Engineers to create parts of virtual crash test dummy

Dec 11, 2008

You really can learn a lot from a dummy. For decades, automakers have been crashing test dummies to gain insight to how various auto safety systems protect – or fail to protect – people during car accidents. But those dummies are made of plastic and steel, not tissue and bone. They can teach only so much.

A new generation of dummies will tell a lot more. An international group of automakers and suppliers has formed a Global Human Body Models Consortium to fund the best minds to build a better dummy.

Two teams of engineers with the University of Virginia's Center for Biomechanics will play major roles in the creation of this new "virtual" dummy, one that will live entirely within computers, but will be more realistic than any physical dummy ever subjected to a crash test.

These will be highly detailed computer dummies – computational models of a full human being – including extreme lifelike detail of the complexities and characteristics of flesh, bones, ligaments, blood vessels and organs.

"Already, cars and their safety systems are designed on computers," said Richard Kent, one of U.Va.'s team leaders on the project and a professor of mechanical and aerospace engineering. "It's logical that we would create a virtual crash test dummy that would allow us to test these safety systems before they are ever physically built."

Kent and his six-member team is charged with creating a highly detailed and realistic computer model of the human thorax and upper extremities, including the ribcage, muscles and ligaments, and the lungs and heart.

Jeff Crandall, a professor of mechanical and aerospace engineering and director of U.Va.'s Center for Applied Biomechanics, is leading another team in the development of a virtual pelvis and lower extremities. The Global Human Body Models Consortium recently awarded the two teams $3 million to complete their projects within the next few years.

Teams of researchers at six other universities and institutes are creating models of other parts of the human body, including the head, neck and abdomen.

"Eventually all of these models will be joined together to create the most sophisticated and lifelike simulation of the entire human body ever assembled for safety testing," said Damien Subit, a U.Va. research scientist working on the model of the thorax.

He said the virtual human will be subjected to nearly infinite virtual crash scenarios to determine in graphic detail what happens to organs, bone and tissue when subjected to forces and impacts from a range of angles at different velocities. Researchers will be able to see, in effect, how a neck breaks in a crash, how a lung is punctured by a broken rib or a liver is bruised or a hip shattered.
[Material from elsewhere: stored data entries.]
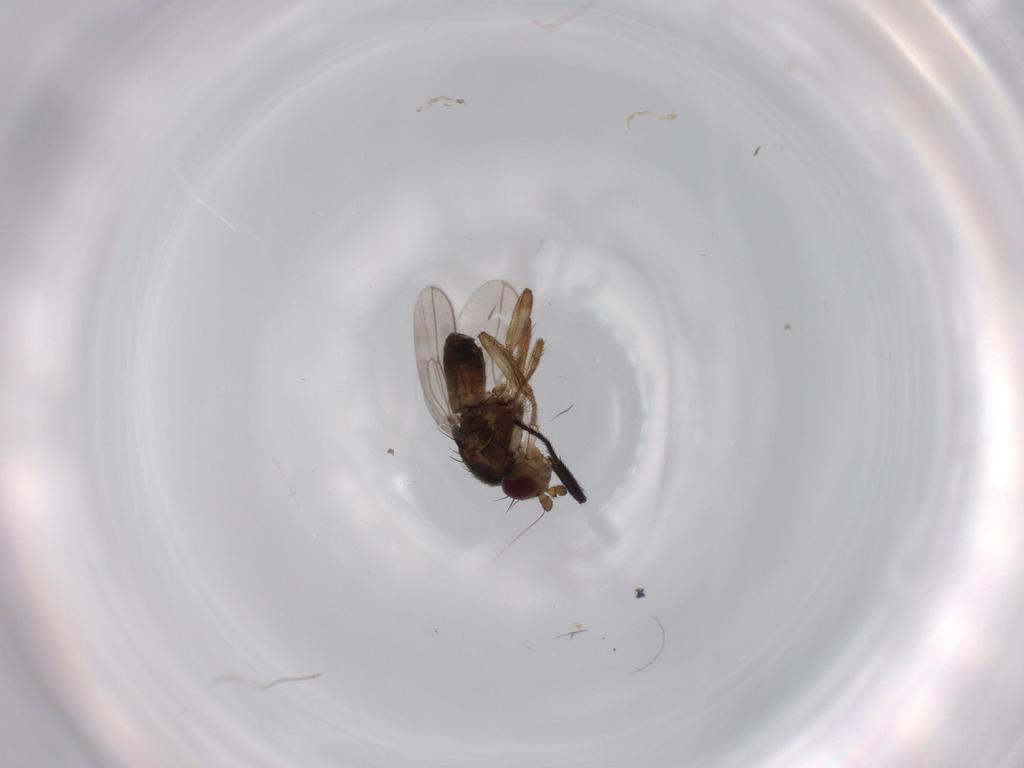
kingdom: Animalia
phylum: Arthropoda
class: Insecta
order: Diptera
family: Sphaeroceridae
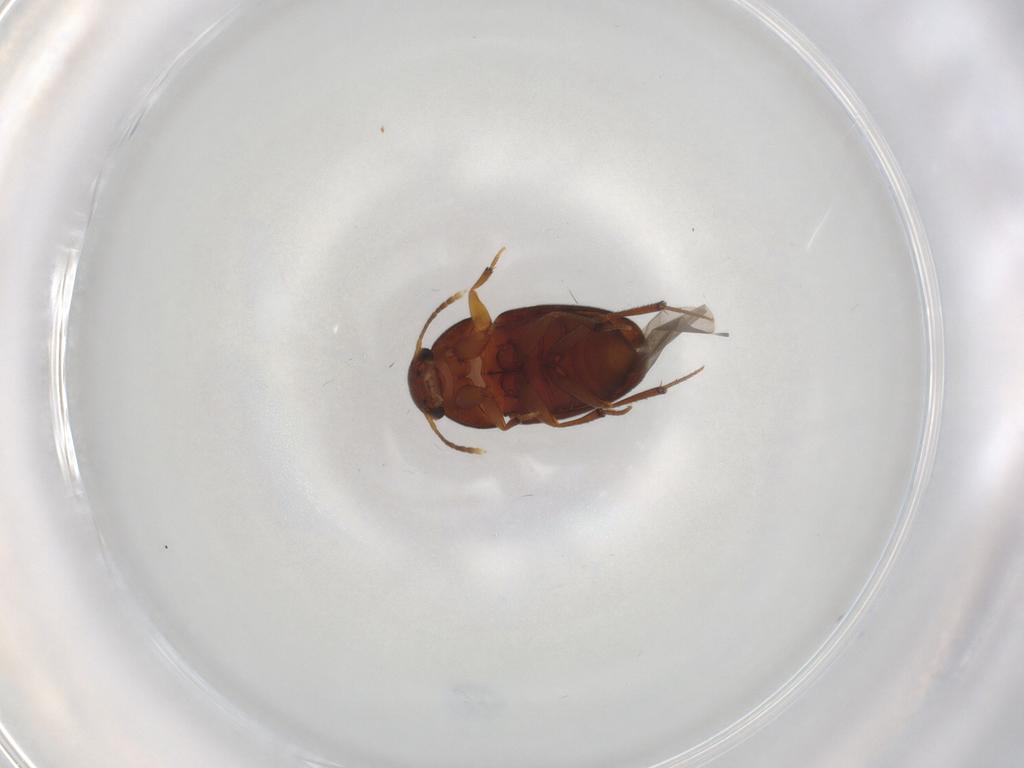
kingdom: Animalia
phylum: Arthropoda
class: Insecta
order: Coleoptera
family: Leiodidae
"We are creating models, based on the actual anatomic details of the human body, that will respond to stress and strain and impact in the same way the actual human body does, so we can see precisely how injuries occur," Kent said. "The ultimate result will be cars with far better safety systems, minimizing the severity of injuries and the frequency of fatalities."

The advantages of a virtual dummy, compared to the typical physical crash test dummy, are huge. Currently, a typical crash test costs about $5,000 to $100,000. A virtual crash will cost nearly nothing – once the dummy is developed. And a regular physical dummy, with a life span of about 10 years, must be repaired after each crash. A virtual dummy will be, in a sense, immortal, and could be used repeatedly in a far wider range of crash scenarios.

Current physical dummies are built in only three height and weight models, representing an approximation of the many sizes of humans. The virtual dummy eventually will be configured in variable sizes and weights, representing the true range of human body types.

"This will be an adaptable, cost-saving system that will provide amazing insight to body injuries for improving auto safety," Kent said.

He added that the virtual dummy could be useful in other ways as well, such as for the design of safer sporting goods, and in medical schools for students studying trauma injuries.